== What to produce ==
What lines below hold the string "closer"? Copy them all.

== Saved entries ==
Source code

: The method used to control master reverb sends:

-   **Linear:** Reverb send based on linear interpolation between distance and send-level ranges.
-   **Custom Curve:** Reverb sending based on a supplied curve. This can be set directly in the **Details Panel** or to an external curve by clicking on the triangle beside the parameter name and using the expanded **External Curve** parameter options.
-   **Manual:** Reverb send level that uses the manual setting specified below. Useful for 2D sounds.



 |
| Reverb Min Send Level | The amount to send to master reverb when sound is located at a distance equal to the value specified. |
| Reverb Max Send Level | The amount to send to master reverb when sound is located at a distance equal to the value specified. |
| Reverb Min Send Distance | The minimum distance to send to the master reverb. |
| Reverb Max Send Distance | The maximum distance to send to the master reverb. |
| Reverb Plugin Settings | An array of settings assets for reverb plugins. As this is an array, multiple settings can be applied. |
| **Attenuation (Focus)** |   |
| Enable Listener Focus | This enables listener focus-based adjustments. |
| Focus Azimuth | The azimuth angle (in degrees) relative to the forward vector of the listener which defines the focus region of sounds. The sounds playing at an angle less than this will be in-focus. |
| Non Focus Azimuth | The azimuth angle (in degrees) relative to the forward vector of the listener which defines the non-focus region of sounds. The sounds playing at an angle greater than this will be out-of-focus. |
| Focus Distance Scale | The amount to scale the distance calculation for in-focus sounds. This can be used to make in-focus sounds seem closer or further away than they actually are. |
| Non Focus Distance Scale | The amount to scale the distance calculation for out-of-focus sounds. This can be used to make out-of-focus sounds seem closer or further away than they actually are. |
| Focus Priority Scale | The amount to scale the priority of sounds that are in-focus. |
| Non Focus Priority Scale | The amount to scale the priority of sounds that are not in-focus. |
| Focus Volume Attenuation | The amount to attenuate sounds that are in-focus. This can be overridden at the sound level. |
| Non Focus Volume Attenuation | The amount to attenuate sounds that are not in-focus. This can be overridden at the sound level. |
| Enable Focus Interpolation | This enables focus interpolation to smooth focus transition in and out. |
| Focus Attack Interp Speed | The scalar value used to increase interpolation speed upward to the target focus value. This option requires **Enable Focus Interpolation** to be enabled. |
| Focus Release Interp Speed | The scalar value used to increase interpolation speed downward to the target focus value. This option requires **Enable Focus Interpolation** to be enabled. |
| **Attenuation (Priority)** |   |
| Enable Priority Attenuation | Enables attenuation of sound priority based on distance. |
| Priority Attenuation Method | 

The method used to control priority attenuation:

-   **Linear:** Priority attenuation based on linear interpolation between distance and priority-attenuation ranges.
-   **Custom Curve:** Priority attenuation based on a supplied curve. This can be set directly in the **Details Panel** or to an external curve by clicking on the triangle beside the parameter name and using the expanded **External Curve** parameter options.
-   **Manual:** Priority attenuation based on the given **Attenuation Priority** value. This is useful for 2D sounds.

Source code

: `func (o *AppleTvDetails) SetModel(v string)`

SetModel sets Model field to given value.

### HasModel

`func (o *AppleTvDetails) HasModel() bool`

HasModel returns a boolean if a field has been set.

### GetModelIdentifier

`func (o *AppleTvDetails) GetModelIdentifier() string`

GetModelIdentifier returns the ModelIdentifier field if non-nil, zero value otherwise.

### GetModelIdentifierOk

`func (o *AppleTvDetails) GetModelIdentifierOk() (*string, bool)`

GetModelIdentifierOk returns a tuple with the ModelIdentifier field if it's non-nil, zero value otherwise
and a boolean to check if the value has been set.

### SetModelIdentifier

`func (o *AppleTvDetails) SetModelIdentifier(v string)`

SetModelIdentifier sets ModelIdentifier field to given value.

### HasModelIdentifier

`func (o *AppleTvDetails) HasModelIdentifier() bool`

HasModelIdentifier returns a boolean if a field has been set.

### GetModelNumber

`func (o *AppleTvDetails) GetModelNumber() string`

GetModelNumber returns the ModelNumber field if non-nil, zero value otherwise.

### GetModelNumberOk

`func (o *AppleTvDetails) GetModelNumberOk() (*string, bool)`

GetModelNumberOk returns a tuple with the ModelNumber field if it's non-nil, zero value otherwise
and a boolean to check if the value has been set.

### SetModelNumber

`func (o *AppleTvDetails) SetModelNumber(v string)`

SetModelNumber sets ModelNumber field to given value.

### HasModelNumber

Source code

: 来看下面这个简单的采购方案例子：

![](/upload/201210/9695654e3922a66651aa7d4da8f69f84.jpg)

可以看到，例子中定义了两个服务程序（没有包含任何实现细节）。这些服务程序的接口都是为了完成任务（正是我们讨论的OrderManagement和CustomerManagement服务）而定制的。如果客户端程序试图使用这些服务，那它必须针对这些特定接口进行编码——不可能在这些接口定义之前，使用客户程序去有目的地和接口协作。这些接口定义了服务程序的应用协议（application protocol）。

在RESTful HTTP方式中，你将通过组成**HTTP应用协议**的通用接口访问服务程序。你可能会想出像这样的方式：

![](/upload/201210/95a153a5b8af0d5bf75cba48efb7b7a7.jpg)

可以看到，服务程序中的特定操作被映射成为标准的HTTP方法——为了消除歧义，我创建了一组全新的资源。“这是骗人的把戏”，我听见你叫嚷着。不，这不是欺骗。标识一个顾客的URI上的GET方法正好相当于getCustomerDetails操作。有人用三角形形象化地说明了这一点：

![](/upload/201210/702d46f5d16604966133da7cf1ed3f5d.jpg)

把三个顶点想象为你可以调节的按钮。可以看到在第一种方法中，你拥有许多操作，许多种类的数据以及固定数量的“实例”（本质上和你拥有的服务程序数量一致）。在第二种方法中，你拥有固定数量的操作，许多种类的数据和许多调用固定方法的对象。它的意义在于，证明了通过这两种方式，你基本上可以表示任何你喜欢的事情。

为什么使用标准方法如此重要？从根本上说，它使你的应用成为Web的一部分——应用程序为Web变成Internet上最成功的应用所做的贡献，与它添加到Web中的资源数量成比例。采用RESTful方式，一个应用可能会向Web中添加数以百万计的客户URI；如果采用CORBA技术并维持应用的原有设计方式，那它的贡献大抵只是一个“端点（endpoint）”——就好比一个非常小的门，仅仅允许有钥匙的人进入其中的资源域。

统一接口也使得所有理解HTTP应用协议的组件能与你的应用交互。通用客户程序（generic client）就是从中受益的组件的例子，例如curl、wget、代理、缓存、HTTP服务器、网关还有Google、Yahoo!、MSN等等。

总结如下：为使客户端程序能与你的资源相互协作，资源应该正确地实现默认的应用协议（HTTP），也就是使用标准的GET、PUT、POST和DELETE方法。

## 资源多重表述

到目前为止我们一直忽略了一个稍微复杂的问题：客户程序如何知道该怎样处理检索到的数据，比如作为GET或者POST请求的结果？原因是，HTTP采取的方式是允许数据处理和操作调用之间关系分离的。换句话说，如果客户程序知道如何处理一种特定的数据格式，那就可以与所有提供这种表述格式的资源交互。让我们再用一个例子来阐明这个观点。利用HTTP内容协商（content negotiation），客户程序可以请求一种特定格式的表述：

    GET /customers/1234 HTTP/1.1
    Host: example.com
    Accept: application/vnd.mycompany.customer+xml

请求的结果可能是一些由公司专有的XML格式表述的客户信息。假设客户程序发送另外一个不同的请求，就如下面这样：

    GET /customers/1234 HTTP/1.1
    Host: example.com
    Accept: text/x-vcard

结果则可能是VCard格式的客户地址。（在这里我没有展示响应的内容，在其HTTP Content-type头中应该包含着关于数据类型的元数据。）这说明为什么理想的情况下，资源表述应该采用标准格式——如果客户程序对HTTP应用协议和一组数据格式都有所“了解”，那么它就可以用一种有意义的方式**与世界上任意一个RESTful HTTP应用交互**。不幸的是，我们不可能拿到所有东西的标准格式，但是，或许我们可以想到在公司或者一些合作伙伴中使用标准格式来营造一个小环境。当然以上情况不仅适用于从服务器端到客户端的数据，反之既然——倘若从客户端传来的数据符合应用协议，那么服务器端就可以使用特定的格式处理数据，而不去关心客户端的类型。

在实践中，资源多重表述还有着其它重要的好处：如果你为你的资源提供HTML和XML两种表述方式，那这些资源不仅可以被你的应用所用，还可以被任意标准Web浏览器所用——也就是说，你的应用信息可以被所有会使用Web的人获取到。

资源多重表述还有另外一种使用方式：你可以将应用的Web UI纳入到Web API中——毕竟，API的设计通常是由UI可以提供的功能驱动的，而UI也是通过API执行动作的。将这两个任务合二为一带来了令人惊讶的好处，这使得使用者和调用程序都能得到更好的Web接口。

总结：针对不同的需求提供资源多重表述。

== Problem solution ==
| Focus Distance Scale | The amount to scale the distance calculation for in-focus sounds. This can be used to make in-focus sounds seem closer or further away than they actually are. |
| Non Focus Distance Scale | The amount to scale the distance calculation for out-of-focus sounds. This can be used to make out-of-focus sounds seem closer or further away than they actually are. |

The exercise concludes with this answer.